Of you can please post code snippet. Thank you
This: Jupyter Notebook Viewer is one of the best tutorials I’ve found online about Kalman Filters. It does a very good job of explaining the rationale behind the math, which I found to be helpful.
One of my courses had us implement a few in various languages. They were primarily for getting good distance measurements from a noisy ultrasonic sensor. It is kinda the go to filter for robotics though so it is used on everything.
I have used Kalman filtering extensively. I’ve used it for many situations in multi-platform and multi-sensor data fusion, whenever the conditional statistics are such that Bayes Rule…uh…rules.
A typical use is in contact*-to-track** association*** and track-to-track correlation****, where tracks are provided from multiple sensor platforms. This is very useful to people in, say, the Combat Information Center (CIC) of the commanding ship of a battle group. For instance. Coasties also find it useful for smuggler interdiciton.
More relevant to small robots is that it can be used to create a more refined position using multiple sensors.
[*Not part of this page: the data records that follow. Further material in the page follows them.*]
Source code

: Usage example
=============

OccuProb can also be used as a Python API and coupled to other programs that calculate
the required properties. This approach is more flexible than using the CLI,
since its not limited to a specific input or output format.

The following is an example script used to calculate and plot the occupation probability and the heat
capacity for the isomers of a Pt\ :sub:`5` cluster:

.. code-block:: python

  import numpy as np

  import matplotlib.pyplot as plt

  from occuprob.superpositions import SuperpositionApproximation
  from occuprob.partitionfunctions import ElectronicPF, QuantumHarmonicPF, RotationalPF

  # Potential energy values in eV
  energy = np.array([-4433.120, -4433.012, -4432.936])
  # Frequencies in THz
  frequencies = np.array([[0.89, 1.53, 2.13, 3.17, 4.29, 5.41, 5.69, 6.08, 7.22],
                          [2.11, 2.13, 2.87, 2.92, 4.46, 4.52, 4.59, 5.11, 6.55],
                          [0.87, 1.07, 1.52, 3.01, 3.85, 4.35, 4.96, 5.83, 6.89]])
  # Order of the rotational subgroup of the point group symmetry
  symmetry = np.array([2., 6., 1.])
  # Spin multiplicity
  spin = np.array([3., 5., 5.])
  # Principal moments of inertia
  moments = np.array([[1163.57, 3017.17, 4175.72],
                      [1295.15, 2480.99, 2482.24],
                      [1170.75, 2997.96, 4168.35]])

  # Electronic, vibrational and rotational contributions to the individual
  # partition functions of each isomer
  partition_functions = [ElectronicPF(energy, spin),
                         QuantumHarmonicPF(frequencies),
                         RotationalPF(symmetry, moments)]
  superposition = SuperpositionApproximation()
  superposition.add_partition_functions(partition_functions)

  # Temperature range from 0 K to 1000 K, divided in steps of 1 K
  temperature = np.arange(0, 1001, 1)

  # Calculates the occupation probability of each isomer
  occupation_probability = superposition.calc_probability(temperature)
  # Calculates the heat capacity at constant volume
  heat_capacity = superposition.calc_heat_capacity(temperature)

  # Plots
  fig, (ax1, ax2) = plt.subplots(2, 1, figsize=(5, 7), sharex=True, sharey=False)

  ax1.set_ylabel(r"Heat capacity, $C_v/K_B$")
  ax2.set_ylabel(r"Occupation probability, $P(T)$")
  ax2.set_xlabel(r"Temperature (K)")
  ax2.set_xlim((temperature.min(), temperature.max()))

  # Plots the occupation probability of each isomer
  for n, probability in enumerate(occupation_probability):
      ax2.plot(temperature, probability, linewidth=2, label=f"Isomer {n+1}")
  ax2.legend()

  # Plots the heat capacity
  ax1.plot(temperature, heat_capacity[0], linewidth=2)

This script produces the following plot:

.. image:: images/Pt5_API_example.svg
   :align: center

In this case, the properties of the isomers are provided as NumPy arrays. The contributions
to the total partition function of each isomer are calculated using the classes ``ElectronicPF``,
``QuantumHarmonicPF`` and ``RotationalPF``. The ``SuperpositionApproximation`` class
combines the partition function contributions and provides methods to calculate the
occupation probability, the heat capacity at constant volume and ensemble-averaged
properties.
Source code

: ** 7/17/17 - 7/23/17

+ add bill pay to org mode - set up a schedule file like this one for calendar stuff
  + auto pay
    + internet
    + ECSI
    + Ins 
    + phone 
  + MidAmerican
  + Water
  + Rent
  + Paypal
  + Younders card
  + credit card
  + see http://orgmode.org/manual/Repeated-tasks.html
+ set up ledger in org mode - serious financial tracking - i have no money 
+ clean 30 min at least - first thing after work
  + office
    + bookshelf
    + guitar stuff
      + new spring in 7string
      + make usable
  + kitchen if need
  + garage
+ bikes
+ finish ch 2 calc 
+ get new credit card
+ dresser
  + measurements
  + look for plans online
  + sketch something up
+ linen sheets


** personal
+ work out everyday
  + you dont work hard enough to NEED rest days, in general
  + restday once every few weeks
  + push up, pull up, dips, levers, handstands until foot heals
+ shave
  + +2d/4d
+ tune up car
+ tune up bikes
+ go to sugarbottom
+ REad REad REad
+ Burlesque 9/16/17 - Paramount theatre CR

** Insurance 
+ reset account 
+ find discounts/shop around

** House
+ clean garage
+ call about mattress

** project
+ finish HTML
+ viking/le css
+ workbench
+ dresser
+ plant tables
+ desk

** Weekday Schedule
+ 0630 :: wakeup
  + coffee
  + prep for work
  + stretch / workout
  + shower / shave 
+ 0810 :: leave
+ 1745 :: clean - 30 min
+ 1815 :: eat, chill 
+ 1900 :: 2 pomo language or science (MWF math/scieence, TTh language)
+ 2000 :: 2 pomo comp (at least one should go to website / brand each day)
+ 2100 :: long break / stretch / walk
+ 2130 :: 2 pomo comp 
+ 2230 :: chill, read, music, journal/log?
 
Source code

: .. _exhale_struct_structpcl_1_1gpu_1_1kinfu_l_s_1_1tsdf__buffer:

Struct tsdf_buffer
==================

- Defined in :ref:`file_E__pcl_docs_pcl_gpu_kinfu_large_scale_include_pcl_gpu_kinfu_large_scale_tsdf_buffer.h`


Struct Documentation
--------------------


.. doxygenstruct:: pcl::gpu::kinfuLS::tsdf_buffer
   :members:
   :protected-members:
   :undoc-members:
Other uses include time-series data filtering on sensors with a particular dependency relationship. Where, as I said before, you can apply Bayesian statistics. That is, where a change in the information on one sensor feed implies a corelated change in another sensor feed, and the data from the dependent feed is noisy, intermittent, or otherwise less reliable.
It’s certainly possible to use it on VEX platforms. (Fusing sensor information from ultrasonic sensors and comparing to motor encoders, accelerometors, and even gyros, for instance.) However, for the short runs needed, and the sensor types available, it’s probably not worth it. Usually, for VEX purposes, plenty of gains are available from other, simpler techniques.
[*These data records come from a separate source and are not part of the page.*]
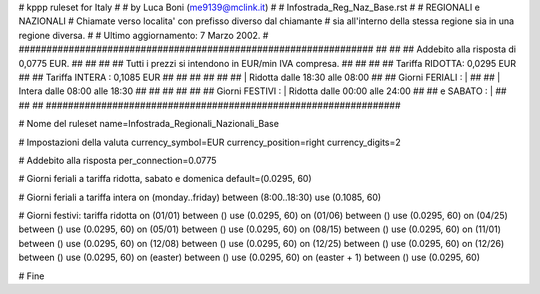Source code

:################################################################
#
# kppp ruleset for Italy
#
# by Luca Boni (me9139@mclink.it)
#
# Infostrada_Reg_Naz_Base.rst
#
# REGIONALI e NAZIONALI 
# Chiamate verso localita' con prefisso diverso dal chiamante
# sia all'interno della stessa regione sia in una regione diversa. 
#
# Ultimo aggiornamento: 7 Marzo 2002.
# 
################################################################
##							      ##
## Addebito alla risposta di 0,0775 EUR.		      ##
##							      ##
## Tutti i prezzi si intendono in EUR/min IVA compresa.       ##
##							      ##
## 		Tariffa  RIDOTTA: 0,0295 EUR	 	      ##
## 		Tariffa  INTERA : 0,1085 EUR   		      ##
##		   					      ##
##		              				      ##
##		    | Ridotta   dalle 18:30 alle 08:00	      ##
## Giorni FERIALI : | 	 				      ##
##		    | Intera    dalle 08:00 alle 18:30	      ##
##							      ##
##			     				      ##
## Giorni FESTIVI : | Ridotta   dalle 00:00 alle 24:00        ##
## 	 e SABATO : | 					      ##
##							      ##
################################################################


# Nome del ruleset
name=Infostrada_Regionali_Nazionali_Base

# Impostazioni della valuta
currency_symbol=EUR
currency_position=right 
currency_digits=2

# Addebito alla risposta
per_connection=0.0775

# Giorni feriali a tariffa ridotta, sabato e domenica
default=(0.0295, 60)

# Giorni feriali a tariffa intera
on (monday..friday) between (8:00..18:30) use (0.1085, 60)

# Giorni festivi: tariffa ridotta
on (01/01) between () use (0.0295, 60)
on (01/06) between () use (0.0295, 60)
on (04/25) between () use (0.0295, 60)
on (05/01) between () use (0.0295, 60)
on (08/15) between () use (0.0295, 60)
on (11/01) between () use (0.0295, 60)
on (12/08) between () use (0.0295, 60)
on (12/25) between () use (0.0295, 60)
on (12/26) between () use (0.0295, 60)
on (easter) between () use (0.0295, 60)
on (easter + 1) between () use (0.0295, 60)

# Fine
*A “contact” is a single radar or sonar return.
**A “track” is a time-series of contacts (often one per radar sweep) presumed to have been made by a single ship, sub, or aircraft.
***Contact-to-track association is the process of infering, from a series of single hits (radar or sonar returns,) that those hits were made by a single moving object.
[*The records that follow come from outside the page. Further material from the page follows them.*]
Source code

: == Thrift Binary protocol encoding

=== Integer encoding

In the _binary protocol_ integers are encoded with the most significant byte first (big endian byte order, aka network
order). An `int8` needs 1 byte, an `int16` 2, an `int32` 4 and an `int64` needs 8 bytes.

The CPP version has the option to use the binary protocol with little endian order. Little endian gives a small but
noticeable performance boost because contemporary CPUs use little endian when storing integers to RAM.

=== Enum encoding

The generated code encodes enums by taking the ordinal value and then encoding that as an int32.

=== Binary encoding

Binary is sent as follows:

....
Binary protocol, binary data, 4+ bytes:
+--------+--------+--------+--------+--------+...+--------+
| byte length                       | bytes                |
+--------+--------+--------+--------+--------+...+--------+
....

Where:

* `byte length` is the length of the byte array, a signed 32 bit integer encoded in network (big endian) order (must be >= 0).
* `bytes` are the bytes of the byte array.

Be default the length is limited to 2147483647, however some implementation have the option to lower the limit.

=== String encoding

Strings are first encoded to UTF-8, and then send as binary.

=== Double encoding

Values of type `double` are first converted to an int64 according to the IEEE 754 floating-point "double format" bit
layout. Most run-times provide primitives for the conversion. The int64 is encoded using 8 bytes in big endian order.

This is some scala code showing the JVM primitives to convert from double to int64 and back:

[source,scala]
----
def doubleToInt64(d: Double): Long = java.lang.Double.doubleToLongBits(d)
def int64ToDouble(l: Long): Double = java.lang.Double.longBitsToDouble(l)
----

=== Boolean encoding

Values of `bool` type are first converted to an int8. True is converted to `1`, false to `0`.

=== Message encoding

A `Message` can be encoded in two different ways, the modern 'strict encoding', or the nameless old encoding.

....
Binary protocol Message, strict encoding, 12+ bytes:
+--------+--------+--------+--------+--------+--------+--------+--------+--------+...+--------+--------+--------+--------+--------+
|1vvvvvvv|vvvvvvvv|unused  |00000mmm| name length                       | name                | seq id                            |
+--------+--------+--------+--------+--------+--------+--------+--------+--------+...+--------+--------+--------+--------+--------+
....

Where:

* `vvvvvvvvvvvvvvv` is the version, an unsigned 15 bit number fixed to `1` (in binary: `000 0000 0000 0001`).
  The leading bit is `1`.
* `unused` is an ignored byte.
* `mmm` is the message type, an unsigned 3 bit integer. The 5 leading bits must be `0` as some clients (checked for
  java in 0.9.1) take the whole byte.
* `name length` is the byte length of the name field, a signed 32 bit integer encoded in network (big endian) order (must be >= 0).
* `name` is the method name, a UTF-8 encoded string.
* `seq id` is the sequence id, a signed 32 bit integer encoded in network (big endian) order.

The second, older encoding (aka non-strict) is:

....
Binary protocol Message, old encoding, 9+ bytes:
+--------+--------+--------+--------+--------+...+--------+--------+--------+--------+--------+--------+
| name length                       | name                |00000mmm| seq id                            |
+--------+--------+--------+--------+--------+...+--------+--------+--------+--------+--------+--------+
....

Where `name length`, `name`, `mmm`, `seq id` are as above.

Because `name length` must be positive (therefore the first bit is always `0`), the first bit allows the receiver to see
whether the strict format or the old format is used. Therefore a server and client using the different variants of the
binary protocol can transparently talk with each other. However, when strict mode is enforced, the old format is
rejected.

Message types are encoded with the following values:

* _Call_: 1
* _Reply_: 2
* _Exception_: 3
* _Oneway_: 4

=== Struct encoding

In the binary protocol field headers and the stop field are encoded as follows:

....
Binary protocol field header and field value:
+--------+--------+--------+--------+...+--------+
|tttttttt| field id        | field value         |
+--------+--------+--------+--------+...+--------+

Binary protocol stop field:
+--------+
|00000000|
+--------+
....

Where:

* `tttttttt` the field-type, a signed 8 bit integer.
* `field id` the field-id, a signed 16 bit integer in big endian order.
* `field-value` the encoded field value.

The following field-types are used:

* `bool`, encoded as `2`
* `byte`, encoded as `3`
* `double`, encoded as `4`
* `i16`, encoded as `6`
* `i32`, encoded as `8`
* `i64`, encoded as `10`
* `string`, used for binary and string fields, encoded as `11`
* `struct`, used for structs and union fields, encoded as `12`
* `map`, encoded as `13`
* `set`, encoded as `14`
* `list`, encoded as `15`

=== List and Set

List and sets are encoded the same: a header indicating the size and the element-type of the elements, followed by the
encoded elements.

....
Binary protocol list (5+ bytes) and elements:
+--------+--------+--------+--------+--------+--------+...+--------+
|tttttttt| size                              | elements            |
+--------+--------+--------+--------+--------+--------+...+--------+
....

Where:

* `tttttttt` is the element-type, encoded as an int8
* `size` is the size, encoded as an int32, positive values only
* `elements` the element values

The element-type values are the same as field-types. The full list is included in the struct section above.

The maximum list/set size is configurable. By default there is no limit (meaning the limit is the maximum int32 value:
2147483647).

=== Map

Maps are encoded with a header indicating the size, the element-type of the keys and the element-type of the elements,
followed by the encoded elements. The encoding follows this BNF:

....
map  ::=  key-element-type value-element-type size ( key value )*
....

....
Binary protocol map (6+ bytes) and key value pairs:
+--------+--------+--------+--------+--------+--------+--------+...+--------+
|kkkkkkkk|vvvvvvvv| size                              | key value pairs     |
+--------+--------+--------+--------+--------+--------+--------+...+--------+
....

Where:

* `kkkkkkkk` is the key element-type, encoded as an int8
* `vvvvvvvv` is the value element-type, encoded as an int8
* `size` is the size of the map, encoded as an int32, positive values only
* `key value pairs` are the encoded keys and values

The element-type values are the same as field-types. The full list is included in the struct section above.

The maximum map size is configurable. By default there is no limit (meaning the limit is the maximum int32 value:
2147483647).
****Track-to-track correlation is the process of infering, from a collection of tracks produced by different operators using different processing stations potentially fed by different sensor arrays and potentially on different moving platforms (ships, planes,) which tracks represent the same object.
I haven’t used a regular Kalman filter for Vex, but an extended kalman filter (ekf) instead because quite often your process isn’t linear so regular kalman filtering will not work. For example, odometry cannot be filtered with a normal kalman filter and so we must use (at a minimum, other filters still apply) an ekf. My team will be doing a code reveal towards worlds covering all of this.